Last year, I have been interviewed by 4 different students from 4 different countries (Australia, USA, Czech Republic and Norway), in order to help them with their thesis on environmental antinatalism / the reproductive choice within climate change activism. I accepted to do that 4 times because I believe that their work is very important as this subject has not been researched so far. For the same reason I talked to other people who share the same views and asked them if they would like to do the same and gladly, some of them accepted.

Recently, I got feedback from one of them, Sarka Stribrska, an MSc student of 27 years old from Czech Republic, and I am happy to share with you the abstract of her master thesis:

“This qualitative research focuses on the decision to stay childfree as a specific individual strategy for coping with the effects of climate crisis. The purpose of this study is to show ways in which the climate crisis is internalized and stressed within the decision to stay childfree. Data for this research were created through semi-structured interviews with 12 informants coming from all around the world. These informants were divided into two different categories.

First of them, the kinnovators, perceive their decision to stay childfree as a way to erase the boundary between human and non-human worlds and therefore, similarly to Donna J. Haraway (2016), they perceive their childfreeness as an alternative to the popularly held belief of genalogical view on human kinship. These informants experience a great amount of environmental grief (Kevorkian, 2004) based on the values of antispeciesism and they see the main causes of climate crisis in the epoch of Anthropocene and therefore in the problems connected to human society – such as overpopulation (e.g. Ehrlich, 1986, compared to Haraway, 2016) or consumerism (Bell, 2004). Kinnovators perceive their decision to stay childfree as their individual responsibility and as a way to mitigate climate crisis, as well as a means to maintain their integrity.
________________
[Required tasks]:
A – Name every author cited with a publication year in the passage, and give each one's year.
B – Copy out everything in the passage from "Last year, I" down to "of them accepted.".

[Chart-based quiz items]
________________
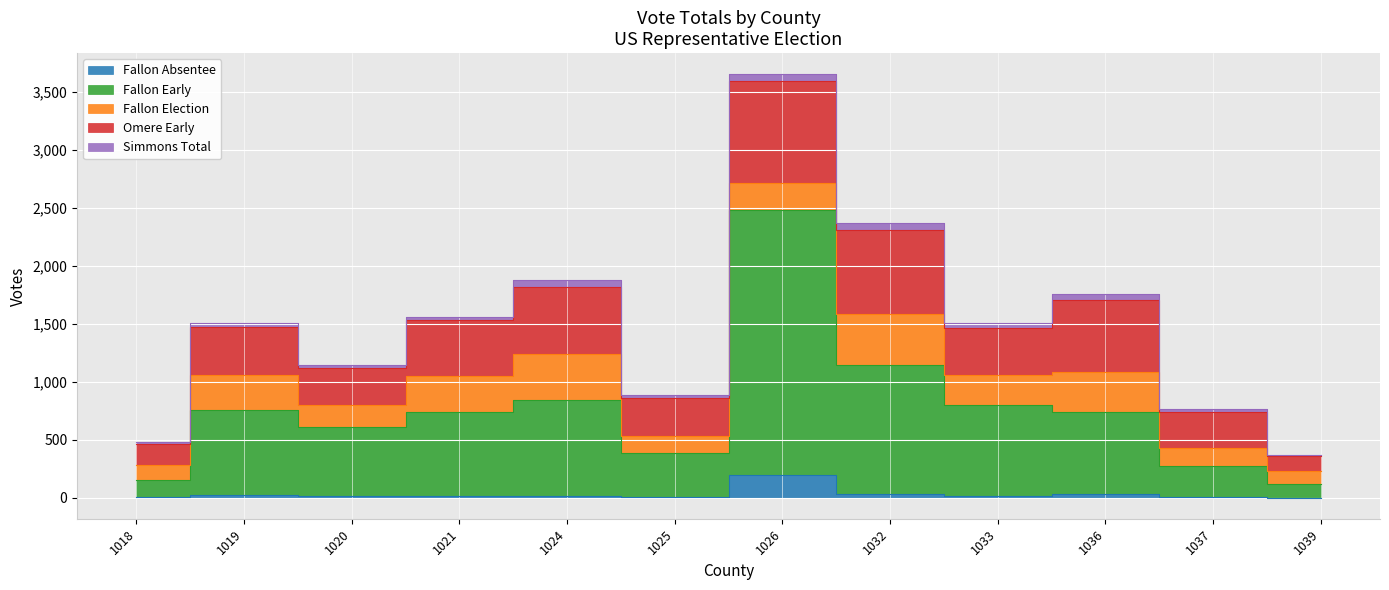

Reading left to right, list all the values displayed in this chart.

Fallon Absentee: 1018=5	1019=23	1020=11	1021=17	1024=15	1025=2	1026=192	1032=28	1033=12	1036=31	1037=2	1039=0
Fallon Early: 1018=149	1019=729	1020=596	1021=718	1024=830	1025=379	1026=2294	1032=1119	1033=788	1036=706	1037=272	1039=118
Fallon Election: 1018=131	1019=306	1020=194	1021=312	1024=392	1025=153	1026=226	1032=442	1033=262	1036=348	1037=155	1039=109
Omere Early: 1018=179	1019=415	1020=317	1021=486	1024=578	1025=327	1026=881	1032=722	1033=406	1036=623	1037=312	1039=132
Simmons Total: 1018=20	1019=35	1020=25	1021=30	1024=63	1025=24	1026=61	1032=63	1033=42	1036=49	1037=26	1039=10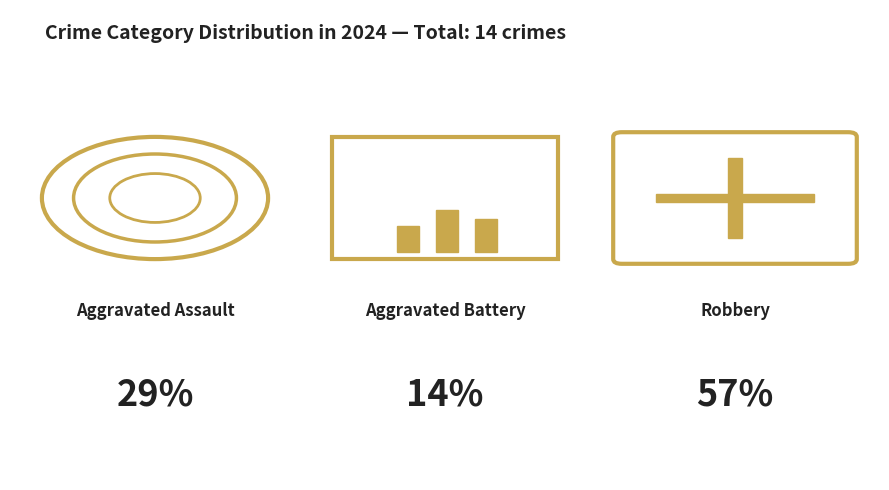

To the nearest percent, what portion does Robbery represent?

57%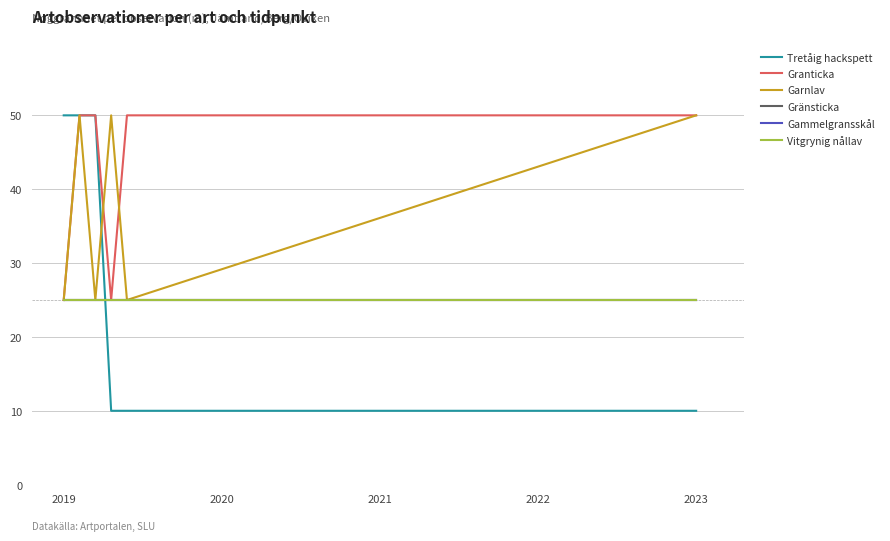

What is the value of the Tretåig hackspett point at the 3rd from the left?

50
________________
[Solution set]:
A – Donna J. Haraway (2016), Kevorkian (2004), Ehrlich (1986), Bell (2004)

B –
Last year, I have been interviewed by 4 different students from 4 different countries (Australia, USA, Czech Republic and Norway), in order to help them with their thesis on environmental antinatalism / the reproductive choice within climate change activism. I accepted to do that 4 times because I believe that their work is very important as this subject has not been researched so far. For the same reason I talked to other people who share the same views and asked them if they would like to do the same and gladly, some of them accepted.